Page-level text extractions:
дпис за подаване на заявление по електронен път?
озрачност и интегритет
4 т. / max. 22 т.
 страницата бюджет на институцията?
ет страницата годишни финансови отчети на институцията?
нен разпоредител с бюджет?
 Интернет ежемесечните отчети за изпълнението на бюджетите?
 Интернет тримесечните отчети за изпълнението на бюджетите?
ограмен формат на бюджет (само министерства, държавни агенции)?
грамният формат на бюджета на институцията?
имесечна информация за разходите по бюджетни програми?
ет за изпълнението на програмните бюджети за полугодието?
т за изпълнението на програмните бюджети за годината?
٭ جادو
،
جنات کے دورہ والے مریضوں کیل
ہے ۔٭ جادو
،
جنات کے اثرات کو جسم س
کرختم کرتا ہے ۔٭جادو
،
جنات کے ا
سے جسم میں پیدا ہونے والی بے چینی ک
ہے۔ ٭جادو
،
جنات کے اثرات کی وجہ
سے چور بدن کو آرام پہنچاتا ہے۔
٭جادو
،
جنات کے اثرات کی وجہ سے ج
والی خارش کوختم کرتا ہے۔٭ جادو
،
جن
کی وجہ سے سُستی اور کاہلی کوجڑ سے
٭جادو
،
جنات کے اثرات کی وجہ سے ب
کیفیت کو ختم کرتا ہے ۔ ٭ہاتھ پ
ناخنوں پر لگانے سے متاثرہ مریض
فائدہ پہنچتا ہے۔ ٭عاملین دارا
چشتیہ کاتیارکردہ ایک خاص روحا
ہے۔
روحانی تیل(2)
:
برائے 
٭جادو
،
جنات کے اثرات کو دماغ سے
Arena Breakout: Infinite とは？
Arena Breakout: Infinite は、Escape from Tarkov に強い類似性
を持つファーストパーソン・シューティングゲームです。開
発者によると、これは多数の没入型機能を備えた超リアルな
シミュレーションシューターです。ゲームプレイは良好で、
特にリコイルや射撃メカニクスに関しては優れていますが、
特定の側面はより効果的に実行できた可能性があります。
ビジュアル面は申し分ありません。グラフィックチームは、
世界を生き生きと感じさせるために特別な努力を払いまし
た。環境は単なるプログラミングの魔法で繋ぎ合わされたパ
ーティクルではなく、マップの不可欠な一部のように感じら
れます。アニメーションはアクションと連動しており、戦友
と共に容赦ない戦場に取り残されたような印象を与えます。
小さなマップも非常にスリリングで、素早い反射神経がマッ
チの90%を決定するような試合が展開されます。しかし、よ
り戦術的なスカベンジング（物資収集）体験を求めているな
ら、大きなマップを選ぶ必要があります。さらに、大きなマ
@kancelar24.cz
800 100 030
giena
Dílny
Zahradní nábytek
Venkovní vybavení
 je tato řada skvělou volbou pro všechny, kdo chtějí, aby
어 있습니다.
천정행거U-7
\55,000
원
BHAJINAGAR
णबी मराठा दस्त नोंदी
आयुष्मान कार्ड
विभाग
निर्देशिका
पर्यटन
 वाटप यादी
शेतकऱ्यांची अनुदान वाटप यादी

## REQUIREMENT
Each line of the data must be written out exactly as it appears.

## ANSWER AREA
дпис за подаване на заявление по електронен път?
озрачност и интегритет
4 т. / max. 22 т.
 страницата бюджет на институцията?
ет страницата годишни финансови отчети на институцията?
нен разпоредител с бюджет?
 Интернет ежемесечните отчети за изпълнението на бюджетите?
 Интернет тримесечните отчети за изпълнението на бюджетите?
ограмен формат на бюджет (само министерства, държавни агенции)?
грамният формат на бюджета на институцията?
имесечна информация за разходите по бюджетни програми?
ет за изпълнението на програмните бюджети за полугодието?
т за изпълнението на програмните бюджети за годината?
٭ جادو
،
جنات کے دورہ والے مریضوں کیل
ہے ۔٭ جادو
،
جنات کے اثرات کو جسم س
کرختم کرتا ہے ۔٭جادو
،
جنات کے ا
سے جسم میں پیدا ہونے والی بے چینی ک
ہے۔ ٭جادو
،
جنات کے اثرات کی وجہ
سے چور بدن کو آرام پہنچاتا ہے۔
٭جادو
،
جنات کے اثرات کی وجہ سے ج
والی خارش کوختم کرتا ہے۔٭ جادو
،
جن
کی وجہ سے سُستی اور کاہلی کوجڑ سے
٭جادو
،
جنات کے اثرات کی وجہ سے ب
کیفیت کو ختم کرتا ہے ۔ ٭ہاتھ پ
ناخنوں پر لگانے سے متاثرہ مریض
فائدہ پہنچتا ہے۔ ٭عاملین دارا
چشتیہ کاتیارکردہ ایک خاص روحا
ہے۔
روحانی تیل(2)
:
برائے 
٭جادو
،
جنات کے اثرات کو دماغ سے
Arena Breakout: Infinite とは？
Arena Breakout: Infinite は、Escape from Tarkov に強い類似性
を持つファーストパーソン・シューティングゲームです。開
発者によると、これは多数の没入型機能を備えた超リアルな
シミュレーションシューターです。ゲームプレイは良好で、
特にリコイルや射撃メカニクスに関しては優れていますが、
特定の側面はより効果的に実行できた可能性があります。
ビジュアル面は申し分ありません。グラフィックチームは、
世界を生き生きと感じさせるために特別な努力を払いまし
た。環境は単なるプログラミングの魔法で繋ぎ合わされたパ
ーティクルではなく、マップの不可欠な一部のように感じら
れます。アニメーションはアクションと連動しており、戦友
と共に容赦ない戦場に取り残されたような印象を与えます。
小さなマップも非常にスリリングで、素早い反射神経がマッ
チの90%を決定するような試合が展開されます。しかし、よ
り戦術的なスカベンジング（物資収集）体験を求めているな
ら、大きなマップを選ぶ必要があります。さらに、大きなマ
@kancelar24.cz
800 100 030
giena
Dílny
Zahradní nábytek
Venkovní vybavení
 je tato řada skvělou volbou pro všechny, kdo chtějí, aby
어 있습니다.
천정행거U-7
\55,000
원
BHAJINAGAR
णबी मराठा दस्त नोंदी
आयुष्मान कार्ड
विभाग
निर्देशिका
पर्यटन
 वाटप यादी
शेतकऱ्यांची अनुदान वाटप यादी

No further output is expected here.